After matric, Nape completed his undergraduate degree at the University of Pretoria before going on to do his honours. He then made a switch, doing his master’s at Wits University under Forbes, who is also helping him complete his PhD.
“During my undergrad, I was really fascinated with quantum mechanics. I think anyone who studies physics and encounters quantum mechanics and some of the interesting things that it suggests get trapped in. You get trapped in because you want to dig in and dig in and dig in,” Nape said. “I decided to choose something that’s a little bit applied but still allows me to play around with fundamental questions of nature. I chose to join Professor Andrew Forbes. We then just started to play with quantum mechanics using spatial patterns of light.
“So you have all these properties inside these light particles, and what you do is you manipulate them for either information processing or for sending communication signals. Now, the reason why we like using photons is because they are light. It’s the fastest object in the universe. Light is also quite easy to control. So I can observe all these fundamental properties of quantum mechanics with just simple lasers,” Nape explained.
Quantum technology holds the key to a world of superfast computing and more advanced cybersecurity.
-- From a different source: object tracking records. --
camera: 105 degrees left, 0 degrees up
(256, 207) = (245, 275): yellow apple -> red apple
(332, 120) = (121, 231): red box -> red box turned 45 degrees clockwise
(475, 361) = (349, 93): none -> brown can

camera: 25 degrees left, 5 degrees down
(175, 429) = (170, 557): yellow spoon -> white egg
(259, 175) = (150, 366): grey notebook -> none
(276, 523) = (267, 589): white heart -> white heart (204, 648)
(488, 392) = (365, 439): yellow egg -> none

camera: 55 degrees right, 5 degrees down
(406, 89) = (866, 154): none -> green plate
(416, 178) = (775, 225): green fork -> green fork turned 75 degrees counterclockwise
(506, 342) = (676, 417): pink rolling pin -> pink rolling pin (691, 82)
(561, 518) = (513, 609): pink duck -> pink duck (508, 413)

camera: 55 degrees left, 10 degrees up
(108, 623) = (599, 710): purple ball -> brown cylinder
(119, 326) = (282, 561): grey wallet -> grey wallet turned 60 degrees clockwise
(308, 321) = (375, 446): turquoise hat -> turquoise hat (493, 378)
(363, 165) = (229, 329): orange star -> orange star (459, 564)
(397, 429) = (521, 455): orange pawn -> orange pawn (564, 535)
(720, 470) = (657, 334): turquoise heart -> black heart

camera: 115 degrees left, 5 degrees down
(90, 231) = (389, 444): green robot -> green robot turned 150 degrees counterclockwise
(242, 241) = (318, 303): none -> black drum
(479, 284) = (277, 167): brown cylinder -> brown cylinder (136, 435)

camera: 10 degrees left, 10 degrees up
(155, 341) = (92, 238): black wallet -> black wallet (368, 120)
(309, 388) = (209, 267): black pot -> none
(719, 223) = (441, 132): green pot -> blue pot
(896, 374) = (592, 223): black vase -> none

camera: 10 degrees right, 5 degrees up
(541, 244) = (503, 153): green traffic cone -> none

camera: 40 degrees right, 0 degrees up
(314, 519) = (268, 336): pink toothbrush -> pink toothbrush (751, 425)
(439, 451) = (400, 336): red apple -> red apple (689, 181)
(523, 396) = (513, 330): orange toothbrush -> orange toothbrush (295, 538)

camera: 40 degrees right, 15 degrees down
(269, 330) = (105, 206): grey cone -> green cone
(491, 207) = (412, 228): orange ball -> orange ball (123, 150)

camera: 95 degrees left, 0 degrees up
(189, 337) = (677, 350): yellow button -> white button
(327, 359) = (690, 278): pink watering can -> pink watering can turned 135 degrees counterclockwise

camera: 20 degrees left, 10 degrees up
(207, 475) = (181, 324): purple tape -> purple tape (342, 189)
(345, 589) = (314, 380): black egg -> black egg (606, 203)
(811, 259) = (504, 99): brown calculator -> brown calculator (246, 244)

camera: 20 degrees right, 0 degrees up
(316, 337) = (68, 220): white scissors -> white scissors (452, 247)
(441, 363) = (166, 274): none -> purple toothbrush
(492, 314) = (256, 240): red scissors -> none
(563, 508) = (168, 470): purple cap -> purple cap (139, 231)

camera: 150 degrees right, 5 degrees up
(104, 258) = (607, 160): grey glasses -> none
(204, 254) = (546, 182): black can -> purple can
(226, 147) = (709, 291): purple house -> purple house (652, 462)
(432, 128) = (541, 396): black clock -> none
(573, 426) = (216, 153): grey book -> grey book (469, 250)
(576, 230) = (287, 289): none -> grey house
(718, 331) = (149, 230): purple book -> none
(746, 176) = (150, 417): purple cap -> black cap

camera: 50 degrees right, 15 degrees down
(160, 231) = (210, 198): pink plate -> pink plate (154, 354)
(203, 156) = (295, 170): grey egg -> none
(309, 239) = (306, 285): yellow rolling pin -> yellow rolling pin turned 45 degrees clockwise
The faster transmission of information would also mean higher-quality imaging that can be used in medical scans.
“Many different applications are coming up. One main one is for encryption. Because quantum states have this nature that if you measure the disturber [meaning if someone tries to measure signals], you can actually detect it. And this sensitivity becomes larger and larger when you increase your alphabet. It becomes harder for someone to copy that information as well. That’s why we want to have these high-dimensional states and my technique makes it easy once you’ve measured them.”
Nape has set his sights on the international arena once he’s completed his PhD to gain international experience before returning home.
“I think my supervisors worked quite hard to get the government involved to also fund a lot of quantum research. All those efforts will go nowhere if there aren’t people to carry on that kind of work,” Nape said. “So I think I see myself back here and then contributing to knowledge development, and maybe some new quantum technologies, because I think people are working towards getting quantum technology out of the lab and deployed in the industry. I want to see myself take part in the development of that field.”
Nape obtained his PhD from the University of the Witwatersrand on 4 March.